That's interesting. In the UK it's common for stainless steel flats to be sheared from plate, but not seen it for low carbon steels.

Andrew

AdrianR07/04/2019 08:57:37
272 forum posts
20 photos

I think I was being dumb, of course black is hot rolled, haven't a clue why I thought different.

Nigel Graham 207/04/2019 11:51:40
351 forum posts

For the less pecunious of us, often using "pre-loved" metals, hot-rolled steel has the advantages of stability described above, and you are less likely to be caught out by some nice shiny stuff from the local scrap-yard being anything but free-cutting!

It is also usually readily welded, which is not recommended for leaded free-cutting steels. (EN1A will fuse, but the welds can be brittle.)

Recently I made a set of dovetail nuts to hold the magnetic read-out strip to my milling-machine table, using the slot that originally held the limit-stops. I saw this is the only practical way, on a Myford VMC mill not designed to take a DRO set. My stock was cut from old miniature-railway rail, flat-bar not profiled, scrapped as too worn and rusted for continued railway use. The worst corrosion pits were quite deep, but the nuts are sufficiently thinner than the stock to avoid them.

Years ago I worked as materials store-keeper for a manufacturer of industrial screen-printing machines, when it received a one-off order for special jigs to hold long surveying-poles for printing their rule scales (not ruler - I've read that thread!). The longest was at least 2m long, and after the miller had cut the requisite facings and channels along the BMS stock, it naturally warped. So it went off to a heat-treatment firm for normalising, but came back even more normally bent. I can't remember what they did eventually - might have used aluminium-alloy instead.

A further tip:

Those DRO nut's dovetail chamfers are at 45º. No suitable cutter, so I drilled and tapped all the holes regularly-spaced along the strip, then drilled matching holes along a piece of angle-steel, at the same settings.
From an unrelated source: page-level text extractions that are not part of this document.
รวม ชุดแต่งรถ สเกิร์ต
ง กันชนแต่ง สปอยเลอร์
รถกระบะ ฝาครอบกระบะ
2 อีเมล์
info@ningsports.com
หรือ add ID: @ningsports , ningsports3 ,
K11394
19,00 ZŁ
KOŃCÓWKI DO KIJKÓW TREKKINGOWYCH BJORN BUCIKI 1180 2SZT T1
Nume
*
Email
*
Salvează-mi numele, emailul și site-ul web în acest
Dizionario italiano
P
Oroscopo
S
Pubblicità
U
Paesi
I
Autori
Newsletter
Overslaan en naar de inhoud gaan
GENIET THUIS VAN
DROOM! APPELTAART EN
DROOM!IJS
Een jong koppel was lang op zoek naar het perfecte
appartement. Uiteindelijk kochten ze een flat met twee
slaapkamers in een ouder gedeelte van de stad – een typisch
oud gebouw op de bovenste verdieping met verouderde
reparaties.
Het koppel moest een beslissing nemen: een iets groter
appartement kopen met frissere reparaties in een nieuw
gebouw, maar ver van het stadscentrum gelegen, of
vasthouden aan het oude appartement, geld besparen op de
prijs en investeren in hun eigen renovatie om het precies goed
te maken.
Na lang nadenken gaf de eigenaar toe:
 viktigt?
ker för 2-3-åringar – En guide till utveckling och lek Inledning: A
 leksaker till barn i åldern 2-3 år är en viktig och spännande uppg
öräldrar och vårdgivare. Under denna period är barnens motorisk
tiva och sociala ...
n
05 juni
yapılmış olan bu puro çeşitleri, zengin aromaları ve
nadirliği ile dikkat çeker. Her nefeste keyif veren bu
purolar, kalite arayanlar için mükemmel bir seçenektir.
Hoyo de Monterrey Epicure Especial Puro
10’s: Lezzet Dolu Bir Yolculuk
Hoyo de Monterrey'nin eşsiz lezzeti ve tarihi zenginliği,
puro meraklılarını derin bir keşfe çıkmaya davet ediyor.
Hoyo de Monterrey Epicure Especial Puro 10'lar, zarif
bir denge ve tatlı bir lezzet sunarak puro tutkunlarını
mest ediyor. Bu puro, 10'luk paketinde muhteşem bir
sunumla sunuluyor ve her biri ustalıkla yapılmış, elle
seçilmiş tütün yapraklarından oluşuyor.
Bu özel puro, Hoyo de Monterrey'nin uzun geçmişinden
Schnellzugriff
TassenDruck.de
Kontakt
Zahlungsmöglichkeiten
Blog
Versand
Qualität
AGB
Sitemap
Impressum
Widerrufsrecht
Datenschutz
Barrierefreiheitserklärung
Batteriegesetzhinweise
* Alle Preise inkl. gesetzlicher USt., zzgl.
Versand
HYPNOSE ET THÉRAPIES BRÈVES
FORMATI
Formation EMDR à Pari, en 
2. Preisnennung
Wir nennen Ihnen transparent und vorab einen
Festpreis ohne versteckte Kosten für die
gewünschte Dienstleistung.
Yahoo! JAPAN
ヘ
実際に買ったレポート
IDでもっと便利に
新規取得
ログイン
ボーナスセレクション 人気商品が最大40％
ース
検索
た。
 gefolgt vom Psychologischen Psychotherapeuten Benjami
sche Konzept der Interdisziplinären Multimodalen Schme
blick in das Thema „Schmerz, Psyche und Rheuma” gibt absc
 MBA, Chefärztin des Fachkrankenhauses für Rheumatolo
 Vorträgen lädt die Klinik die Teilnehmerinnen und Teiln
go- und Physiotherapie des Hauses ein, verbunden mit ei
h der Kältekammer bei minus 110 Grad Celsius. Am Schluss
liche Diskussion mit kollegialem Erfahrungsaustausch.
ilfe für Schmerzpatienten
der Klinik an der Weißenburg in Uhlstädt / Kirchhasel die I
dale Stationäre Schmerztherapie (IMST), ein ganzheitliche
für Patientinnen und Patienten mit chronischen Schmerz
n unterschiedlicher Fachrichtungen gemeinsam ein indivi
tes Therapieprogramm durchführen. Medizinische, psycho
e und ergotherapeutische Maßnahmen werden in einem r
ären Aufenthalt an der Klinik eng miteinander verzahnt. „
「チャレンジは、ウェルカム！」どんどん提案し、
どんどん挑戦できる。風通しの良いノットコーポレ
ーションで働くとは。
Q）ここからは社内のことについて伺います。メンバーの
Screwed the nut-strip to the angle, clamped that to the mill table so it acted as an inside-out V-block; then kept the assembly together to hold in a vice for junior-hacksawing the nuts apart.

I marked the cuts first by tiny drill-spots during the drilling and tapping process: the nuts' ends do not need be more square than by eye, and a file soon tidied them.

Note: this process order will not work in all cases. What surprised me, when at the printing-machine manufacturers, was the number of times millers making extra T-nuts would drill and tap all the holes in a bar length then expect me to separate them on an auto-feed hacksawing-machine with a well-made but poorly-designed geared-roller vice. It was definitely not for such tasks and incapable of holding short bars anyway. I had to gently suggest to these apprentice-trained, skilled machinists that the repetition would be far easier and more reliable if I cut the embryo nuts from the stock bar before machining.